I'm writing a Java class that connects to a server and reads messages in a given queue.
I would like to protect the username and password, which, right now, appear as plain text in the source code.
What I'm wondering, is, what is a good way to do this? If I encrypt the username and password in a text file, won't I need to store the key, in plain text, in any source code that accesses this file? And then anyone else who decides to use my class will be able to gain access to these fields.
There is no prompt where someone can enter the key, either, as this class will autonomously be used by the system.
EDIT: this will become a java lib file. But those can easily be decompiled and thus are basically the original class files anyway, right? And the people this is being protected from are fellow developers of other systems who will gain access to this lib file.

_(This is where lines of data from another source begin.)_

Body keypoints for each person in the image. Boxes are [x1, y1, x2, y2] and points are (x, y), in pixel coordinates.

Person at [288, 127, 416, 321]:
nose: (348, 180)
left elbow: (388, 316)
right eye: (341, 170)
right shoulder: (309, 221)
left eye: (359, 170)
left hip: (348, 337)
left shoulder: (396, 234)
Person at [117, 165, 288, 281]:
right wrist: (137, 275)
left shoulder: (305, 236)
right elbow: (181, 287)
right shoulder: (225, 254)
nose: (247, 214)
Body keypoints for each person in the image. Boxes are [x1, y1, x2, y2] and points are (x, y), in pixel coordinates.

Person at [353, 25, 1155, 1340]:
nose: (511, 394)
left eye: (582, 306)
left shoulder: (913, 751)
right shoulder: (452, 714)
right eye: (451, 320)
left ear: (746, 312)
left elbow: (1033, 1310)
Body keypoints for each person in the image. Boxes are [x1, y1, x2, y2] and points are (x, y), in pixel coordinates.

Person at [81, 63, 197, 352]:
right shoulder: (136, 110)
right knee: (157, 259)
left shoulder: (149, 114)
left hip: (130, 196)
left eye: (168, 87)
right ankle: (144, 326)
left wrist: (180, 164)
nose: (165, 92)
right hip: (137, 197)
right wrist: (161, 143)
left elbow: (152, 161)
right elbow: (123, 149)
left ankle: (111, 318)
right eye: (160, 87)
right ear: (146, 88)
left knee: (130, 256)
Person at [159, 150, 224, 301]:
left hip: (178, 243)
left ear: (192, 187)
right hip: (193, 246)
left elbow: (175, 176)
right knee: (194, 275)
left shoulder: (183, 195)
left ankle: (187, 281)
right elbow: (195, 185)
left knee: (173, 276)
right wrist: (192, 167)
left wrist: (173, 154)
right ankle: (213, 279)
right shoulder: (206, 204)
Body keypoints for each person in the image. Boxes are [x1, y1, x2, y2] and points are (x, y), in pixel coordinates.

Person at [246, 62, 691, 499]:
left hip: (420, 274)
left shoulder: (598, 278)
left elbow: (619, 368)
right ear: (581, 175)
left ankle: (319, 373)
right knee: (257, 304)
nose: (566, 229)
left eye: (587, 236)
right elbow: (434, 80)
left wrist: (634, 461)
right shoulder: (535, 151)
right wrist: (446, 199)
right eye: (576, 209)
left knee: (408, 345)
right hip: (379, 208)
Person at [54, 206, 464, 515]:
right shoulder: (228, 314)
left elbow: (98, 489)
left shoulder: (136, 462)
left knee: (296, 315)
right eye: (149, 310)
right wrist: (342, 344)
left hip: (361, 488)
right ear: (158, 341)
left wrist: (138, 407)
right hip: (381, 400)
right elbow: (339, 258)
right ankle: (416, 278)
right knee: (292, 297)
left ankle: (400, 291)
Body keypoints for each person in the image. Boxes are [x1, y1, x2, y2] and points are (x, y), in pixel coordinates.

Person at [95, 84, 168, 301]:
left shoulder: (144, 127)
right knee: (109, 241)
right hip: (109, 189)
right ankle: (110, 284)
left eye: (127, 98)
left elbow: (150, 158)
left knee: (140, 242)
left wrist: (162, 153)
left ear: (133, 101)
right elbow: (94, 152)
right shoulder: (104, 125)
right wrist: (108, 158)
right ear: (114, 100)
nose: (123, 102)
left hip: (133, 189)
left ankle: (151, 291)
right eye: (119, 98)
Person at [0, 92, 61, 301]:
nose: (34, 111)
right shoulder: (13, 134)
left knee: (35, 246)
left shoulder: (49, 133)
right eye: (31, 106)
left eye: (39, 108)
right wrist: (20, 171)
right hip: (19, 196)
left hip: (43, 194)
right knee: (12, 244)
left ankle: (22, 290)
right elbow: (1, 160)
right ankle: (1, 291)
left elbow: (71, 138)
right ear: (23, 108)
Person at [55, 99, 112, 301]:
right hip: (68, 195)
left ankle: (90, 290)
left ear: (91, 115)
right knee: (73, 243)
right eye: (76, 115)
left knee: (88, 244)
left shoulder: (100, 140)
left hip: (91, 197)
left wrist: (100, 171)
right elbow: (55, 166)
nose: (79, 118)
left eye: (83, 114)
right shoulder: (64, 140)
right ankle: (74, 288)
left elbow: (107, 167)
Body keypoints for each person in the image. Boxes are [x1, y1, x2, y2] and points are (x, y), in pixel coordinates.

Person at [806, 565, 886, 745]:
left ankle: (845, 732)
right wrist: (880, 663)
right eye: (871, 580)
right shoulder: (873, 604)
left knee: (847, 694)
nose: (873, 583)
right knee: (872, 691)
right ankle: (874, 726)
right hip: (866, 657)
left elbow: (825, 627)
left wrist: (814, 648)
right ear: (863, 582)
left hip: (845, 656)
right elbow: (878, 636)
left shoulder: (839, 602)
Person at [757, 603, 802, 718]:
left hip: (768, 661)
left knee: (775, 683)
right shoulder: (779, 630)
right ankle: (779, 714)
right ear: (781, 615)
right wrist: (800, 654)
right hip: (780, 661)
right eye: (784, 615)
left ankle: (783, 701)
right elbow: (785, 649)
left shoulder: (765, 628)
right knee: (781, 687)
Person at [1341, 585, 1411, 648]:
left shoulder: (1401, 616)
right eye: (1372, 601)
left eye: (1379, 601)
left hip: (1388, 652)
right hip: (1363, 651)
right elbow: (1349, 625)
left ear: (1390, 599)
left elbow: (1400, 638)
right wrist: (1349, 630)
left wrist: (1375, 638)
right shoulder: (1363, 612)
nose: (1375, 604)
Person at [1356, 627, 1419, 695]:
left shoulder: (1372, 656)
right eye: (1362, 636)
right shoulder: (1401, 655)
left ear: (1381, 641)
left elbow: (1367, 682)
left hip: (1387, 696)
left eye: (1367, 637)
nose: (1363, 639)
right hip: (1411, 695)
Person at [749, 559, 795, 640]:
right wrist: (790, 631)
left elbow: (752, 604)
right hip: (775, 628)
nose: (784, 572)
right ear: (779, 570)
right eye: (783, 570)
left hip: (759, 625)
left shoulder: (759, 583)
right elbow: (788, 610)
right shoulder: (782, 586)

My End Goal: is to have the username and password strings not appear as plain text anywhere, and for them to be as difficult as possible to crack.
It is not possible to do this. Even if you encrypt the login/password and store it somewhere (may it be your class or an external file) you'd still need to save the encryption key somewhere in plain text. This is actually just marginally better than saving username/password in plain text, in fact I would avoid doing so as it creates a false sense of security.
So I'd suggest that your class takes username/password as a parameter and that the system which is using your class will have to care about protecting the credentials. It could do so by asking an end user to enter the credentials or store them into an external file which is only readable to the operating system user that your process is running as.
Edit: You might also think about using mechanisms such as OAuth which use tokens instead of passwords. Tokens have a limited life time and are tied to a certain purpose so they pose a good alternative to access credentials. So your end users could get an access token with their,say, Windows credentials, which is then used inside your class to call the protected service.
This is a classic authentication issue, except that here, Eve can wear Bob's skin like a suit. Is that stretching the metaphor? I'm not sure.
The short answer is that there is no true answer, because what you want is something that basically violates information theory, in that anything transmittable is copyable and thus anything accessible can be viewed as no-longer-unique. Even if you had a magic box, they could just yank out the magic box with some serious JVM hacking.
The long answer is that there are a few solutions that are almost pretty okay, by making it really quite darn hard. I suggest you read the article linked, acquaint yourself with the ideas behind SRP, the vulnerabilities the spec entails, and try to figure out how to get the right to use and implement it. The problem is still there though. It's that you want a system that ensures Bob can never become a flesh-chariot, or fall to the dark side.
Fundamentally, you're breaking the tenth law. I agree with Kork, there's no solution that really does what you want, because you're trying to solve a social problem with a technical feat, one that is quite nearly provably impossible.